992 stars 64 forks source link

Add parameters table to prompt #6

Closed JoseConseco closed 9 months ago

JoseConseco commented 9 months ago

In some cases it would be good to tweak model parameters

eg. for summary low temperature is suggested - so that model does not hallucinate as much.
Depending on user gpu, we could also set number of gpu layers used.
some models are not correctly configured - eg. mistral supports context of 8k, but ollama does not set the context so I think its is using just default 2k, etc Ollama does seem support this parameters feature - https://github.com/jmorganca/ollama/blob/main/docs/api.md#parameters . My feature request, add additional parameters input to prompt.

And one question (since there is not discussion section) I'm just slightly confused about how ollama works :

gen.nvim starts 'ollama serve' - no model is yest loaded in memory right?
users sends query to ollama, ollama loads the model, sends response, and but modes stays loaded in memory ?
is we send request with different gpu-layers parameter - it would unload previews model, and load new one ?

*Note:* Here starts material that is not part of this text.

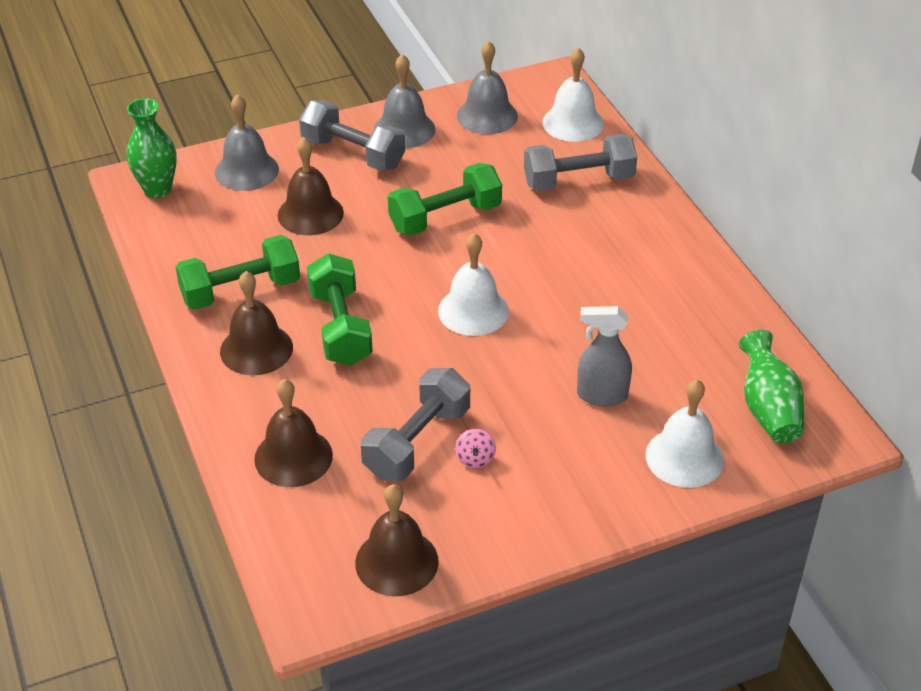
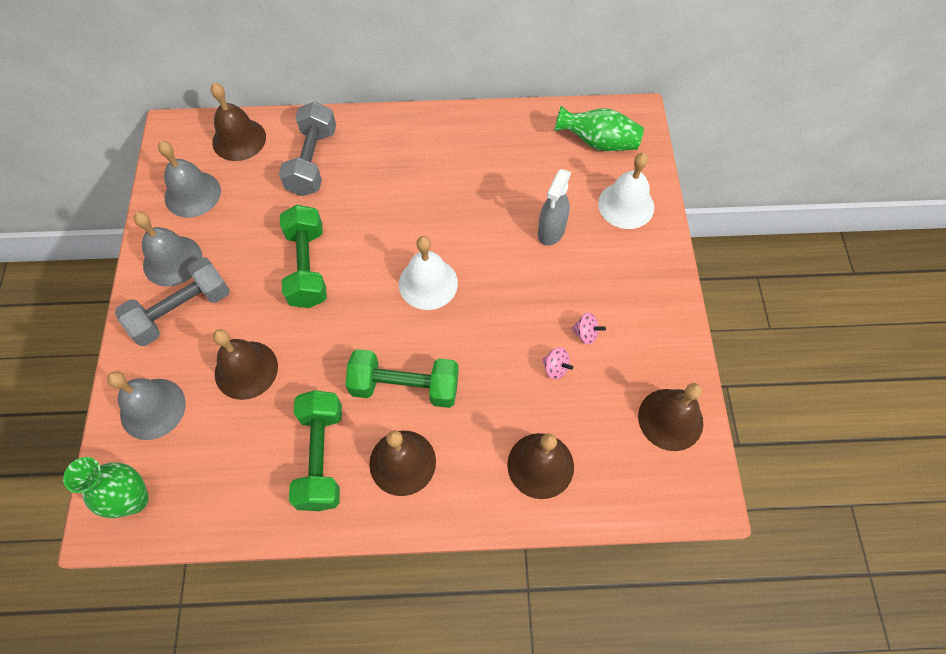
camera: 70 degrees left, 20 degrees up
(417, 442) = (555, 368): grey dumbbell -> pink spinning top
(573, 123) = (239, 139): white bell -> brown bell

David-Kunz commented 9 months ago

Hi @JoseConseco ,

Thank you for this suggestion!

It looks like the ollama run command doesn't allow additional parameters, at least according to the help:

ollama run --help
Run a model

Usage:
  ollama run MODEL [PROMPT] [flags]

Flags:
  -h, --help         help for run
      --insecure     Use an insecure registry
      --nowordwrap   Don't wrap words to the next line automatically
      --verbose      Show timings for response

But according to the Ollama documentation you can configure a custom model with custom parameters.

Would that work for you?

Thank you and best regards, David

JoseConseco commented 9 months ago

Yes, I already tried. But while baking params into model is cool, it is not quite flexible:

for summary you would want low temp (lowers probability of hallucinations) ,
when asking eg .to fix grammar, u would probably want highter temp - to get more creative response... Thus it would be awesome if it could be configured per prompt preset. It seems parameters only work if using curls for quering server. Not big issue, still would be cool to have more control.

David-Kunz commented 9 months ago

You could create custom models and invoke your prompt with:

local gen = require('gen')
local prompt = gen.prompts['Your_Prompt']
gen.exec(vim.tbl_deep_extend('force', prompt, { model = 'custom_model' }))

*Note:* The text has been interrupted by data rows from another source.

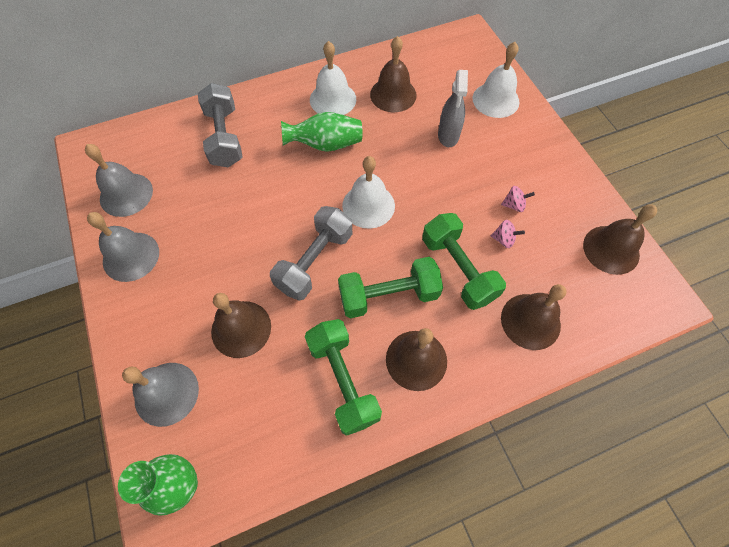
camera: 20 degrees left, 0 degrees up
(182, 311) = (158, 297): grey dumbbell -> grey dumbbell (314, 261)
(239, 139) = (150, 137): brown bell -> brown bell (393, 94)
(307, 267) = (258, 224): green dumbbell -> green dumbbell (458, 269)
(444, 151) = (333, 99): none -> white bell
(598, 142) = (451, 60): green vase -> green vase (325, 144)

Then you could have several models Mistral_Low_Temp, Mistral, ....

It's not a great solution, but since ollama doesn't support run with parameters, I think that's the only way to achieve this (other than sending it via HTTP).

What do you think?

Best regards, David

JoseConseco commented 9 months ago

Yes, it will work ok Thanks!. Btw. is there any particular reason why you did go with curls and REST api? Seems to be working fine :
And if ollama is running, and yousend culrs request - then it will automatically start Server with requested model, and send response.

It seems to have only advantages: you can query servere about model info, debug info, model creation etc.

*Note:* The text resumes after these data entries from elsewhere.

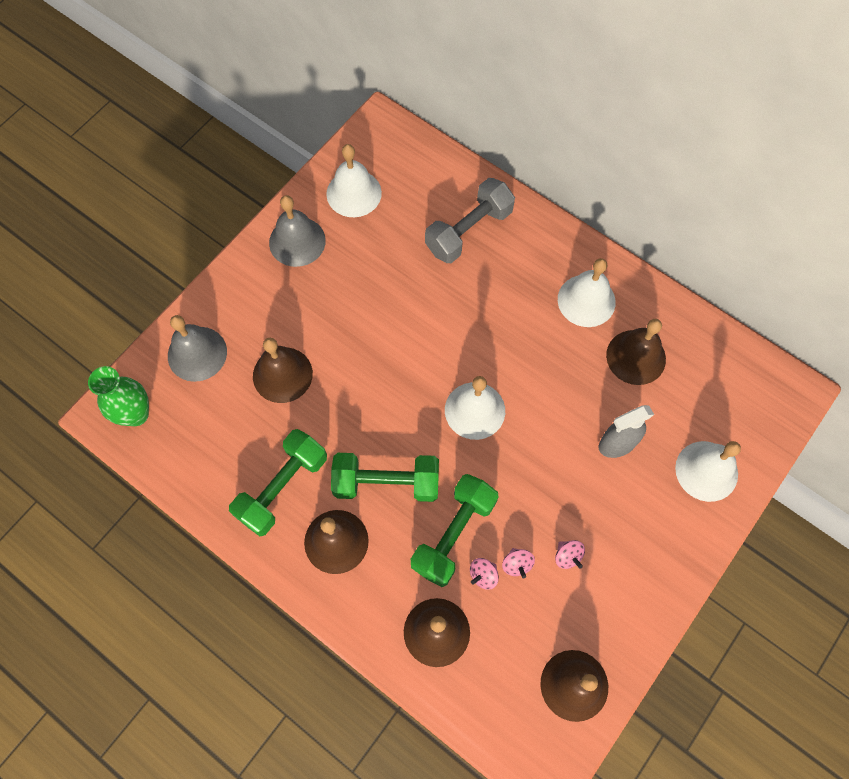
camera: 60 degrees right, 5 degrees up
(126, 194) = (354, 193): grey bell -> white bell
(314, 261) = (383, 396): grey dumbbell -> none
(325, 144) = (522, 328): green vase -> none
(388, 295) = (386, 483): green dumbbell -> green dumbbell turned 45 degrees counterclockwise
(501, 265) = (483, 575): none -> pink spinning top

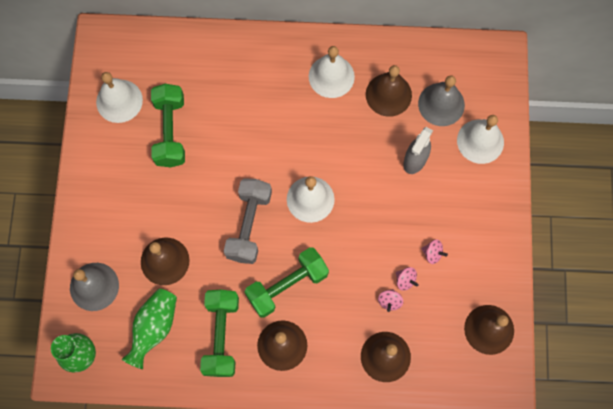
camera: 35 degrees left, 5 degrees up
(223, 434) = (154, 328): none -> green vase
(297, 241) = (105, 161): grey bell -> grey bell (441, 104)
(453, 534) = (353, 289): green dumbbell -> green dumbbell (170, 131)
(468, 231) = (219, 77): grey dumbbell -> grey dumbbell (249, 225)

JoseConseco commented 9 months ago

I opened https://github.com/David-Kunz/gen.nvim/pull/7 that adds optional model parameter, per prompt. After all gen.exec() - did not work - since, it seems prompt parsing, is done before exec(), thus $text field was always empty.

David-Kunz commented 9 months ago

Thank you for your suggestion, @JoseConseco .

It seems to have only advantages: you can query servere about model info, debug info, model creation etc.

The disadvantage is that I'd need to send HTTP requests which adds curl (or something else?) as another dependency. But I can think about it!